Grâce à un système basé sur une application, les capitaines de navires peuvent, par exemple, réserver des créneaux horaires dans les terminaux de différents ports, y compris dans les ports rhénans de Bâle. Cela permet une exploitation plus efficace des terminaux, en évitant les pics d’affluence et les temps d’attente. En outre, le système facilite l’échange en temps réel de nombreuses informations relatives au transport et au statut des cargaisons.
Aujourd’hui, la numérisation se traduit en partie par des terminaux entièrement automatisés dans les grands ports maritimes. Sur différents sites, des essais pilotes sont menés avec des bateaux de navigation intérieure télécommandés.
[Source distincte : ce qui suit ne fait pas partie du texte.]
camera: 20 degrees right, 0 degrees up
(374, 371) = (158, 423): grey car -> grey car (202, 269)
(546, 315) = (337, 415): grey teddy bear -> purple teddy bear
À Bâle, parallèlement aux initiatives de numérisation et d’automatisation, le recrutement de jeunes talents occupe une place centrale : « Pour notre exploitation portuaire moderne, nous avons besoin de professionnels hautement qualifiés », déclare Simon Oberbeck. « Nous investissons, par exemple, beaucoup d’énergie dans la formation de capitaines de navires. » Ainsi, en mai 2024, les Ports rhénans suisses ont inauguré un nouveau centre de formation et d’examen doté d’un simulateur de navigation ultramoderne.
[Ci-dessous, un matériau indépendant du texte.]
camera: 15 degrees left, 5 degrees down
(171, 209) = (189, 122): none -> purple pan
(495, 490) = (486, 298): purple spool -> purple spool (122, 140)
Le port de Kleinhüningen : au terminal de transbordement, les marchandises circulent efficacement entre le bateau, le train et la route. © Patrik Walde
Un instrument important de la politique de transfert
Les ports rhénans apportent une contribution importante à la politique de transfert à laquelle la Suisse est attachée. La politique nationale en a également pris conscience. La révision complète de la loi sur le transport de marchandises, en vigueur depuis 2016, a permis au Parlement de donner à la Confédération la possibilité de soutenir financièrement les infrastructures portuaires. En mars 2025, le Parlement a une nouvelle fois adopté une révision de la loi sur le transport de marchandises. Cette révision renforce le trafic de marchandises par train et par bateau.
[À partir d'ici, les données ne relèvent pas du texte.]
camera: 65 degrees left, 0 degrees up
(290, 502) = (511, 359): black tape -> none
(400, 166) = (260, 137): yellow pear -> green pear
Depuis janvier 2026, et conformément à la nouvelle loi, la Confédération verse des contributions de transbordement et de chargement aux exploitants de voies de raccordement et d’installations de chargement pour le transport combiné. Par ailleurs, l’aide aux installations de transbordement et de chargement est désormais renforcée par des contributions d’investissement et simplifiée administrativement. À l’avenir, une convention de prestations entre les Ports rhénans suisses et la Confédération devra garantir une base pour le financement à long terme des infrastructures portuaires.
Les trois ports rhénans de Bâle : Kleinhüningen, Birsfelden et le Auhafen à Muttenz, en tant que plaques tournantes centrales du trafic de marchandises en Suisse. © Port of Switzerland
Là où se rencontrent bateau, rail et route : aperçu de l’une des principales plaques tournantes de Suisse. © LITRA
La porte de la Suisse sur le monde : l’événement des membres de la LITRA dans les ports rhénans
Tandis que le transport de voyageurs occupe souvent le devant de la scène dans le débat public, un pilier central du système de transport suisse reste souvent en arrière-plan : le trafic de marchandises. À cet égard, la navigation sur le Rhin joue un rôle clé.
À l’occasion de l’événement des membres de la LITRA de cette année, environ 80 invités ont bénéficié d’un accès exclusif aux ports rhénans suisses à Bâle, et ainsi à une interface multimodale d’une grande importance pour l’économie et l’approvisionnement du pays.